Perhaps the most amazing world has turned out to be Enceladus. The small moon, to the surprise of scientists, turns out to have an icy crust with an ocean of liquid water underneath, with geysers regularly erupting from its surface. Despite all the attention focused on Europa, the much larger icy moon of Jupiter, some scientists speculate that Enceladus could be just as habitable, and perhaps even more accessible to future probes.
“Enceladus has no business existing, and yet there it is, practically screaming at us, ‘Look at me! I completely invalidate all of your assumptions about the solar system,’” Niebur said. “It’s just been a remarkable opportunity to study Enceladus and to unveil the secrets that it’s been keeping. It’s an amazing destination.”
Enceladus and Titan—which, Cassini has found, has seas of hydrocarbons on its surface—have helped reshape our views of the solar system and the potential for life. Those worlds, along with Europa, have led to the concept of “ocean worlds” that has become a focus of study for NASA. They are becoming more promising places to look for life than Mars, which has dominated scientists’ and NASA’s attention for the past two decades.
Right now, though, there is no mission on the books to return to Saturn and its moons. That could change in a couple of years: both a “Saturn Probe” and ocean worlds missions to Titan and/or Enceladus are among the options for NASA’s next New Frontiers medium-class planetary science mission. NASA accepted proposals for that mission earlier this year and is expected to announce a set of finalists this fall that will win funding for additional study, leading to a final decision in 2019 for launch by the mid-2020s.

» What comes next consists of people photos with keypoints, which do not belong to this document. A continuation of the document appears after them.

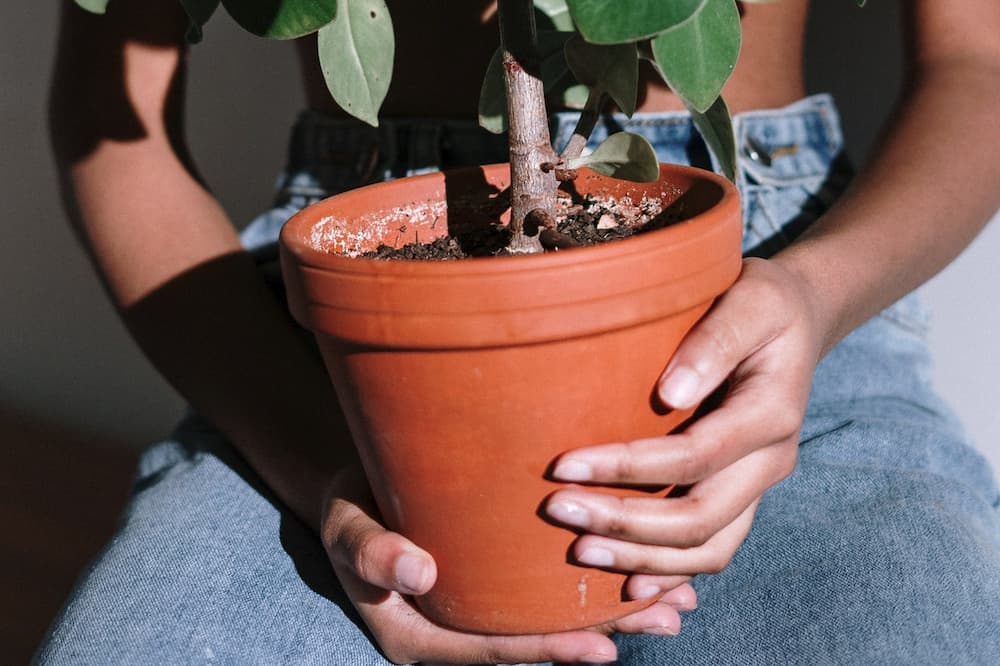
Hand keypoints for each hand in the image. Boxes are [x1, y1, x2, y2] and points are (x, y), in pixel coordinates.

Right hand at [320, 465, 698, 664]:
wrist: (356, 489)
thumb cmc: (347, 510)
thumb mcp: (344, 529)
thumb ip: (371, 551)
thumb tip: (417, 572)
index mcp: (423, 635)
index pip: (493, 649)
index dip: (547, 650)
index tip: (601, 647)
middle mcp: (462, 628)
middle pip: (538, 638)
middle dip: (606, 631)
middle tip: (667, 617)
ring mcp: (484, 605)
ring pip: (553, 614)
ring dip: (616, 607)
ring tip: (678, 599)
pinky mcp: (500, 577)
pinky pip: (549, 585)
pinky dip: (597, 575)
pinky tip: (645, 562)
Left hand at [544, 257, 820, 581]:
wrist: (798, 319)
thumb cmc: (764, 303)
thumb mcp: (749, 300)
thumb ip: (714, 342)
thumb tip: (671, 394)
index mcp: (771, 414)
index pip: (693, 457)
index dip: (627, 467)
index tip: (564, 466)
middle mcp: (770, 460)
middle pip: (699, 518)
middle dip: (625, 524)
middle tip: (558, 513)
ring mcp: (758, 483)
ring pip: (708, 548)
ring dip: (643, 560)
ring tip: (580, 552)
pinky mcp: (742, 493)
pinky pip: (712, 548)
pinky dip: (670, 572)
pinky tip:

But even if a Saturn mission wins the New Frontiers competition, it may not arrive there until after 2030.
Spilker would like to see some kind of mission return to Saturn. “I think we’ve learned so much about the Saturn system that, if I could create a new mission, I’d want to go back,” she said. “I’d want to go back and explore and try to answer the questions about Enceladus’ oceans, also carry some experiments to further explore Titan, maybe a Saturn probe.”
She added she wished that Cassini—in good health other than its depleted fuel reserves—could operate even longer. “If we had more fuel, perhaps another ten years at Saturn would be just about right,” she said.
But, later in the teleconference, she acknowledged that perhaps now was the right time for Cassini to come to an end. “I feel a tremendous sense of pride in all that Cassini has accomplished,” she said. “In so many ways, we’ve really rewritten the textbooks on Saturn’s system.”
“Cassini has been a great mission. We’ve planned its end. We had its fuel last exactly the amount of time needed to get through Saturn’s summer solstice. So it’s time. It’s time to take our knowledge and our information and move that out into future missions, to the outer planets and beyond.”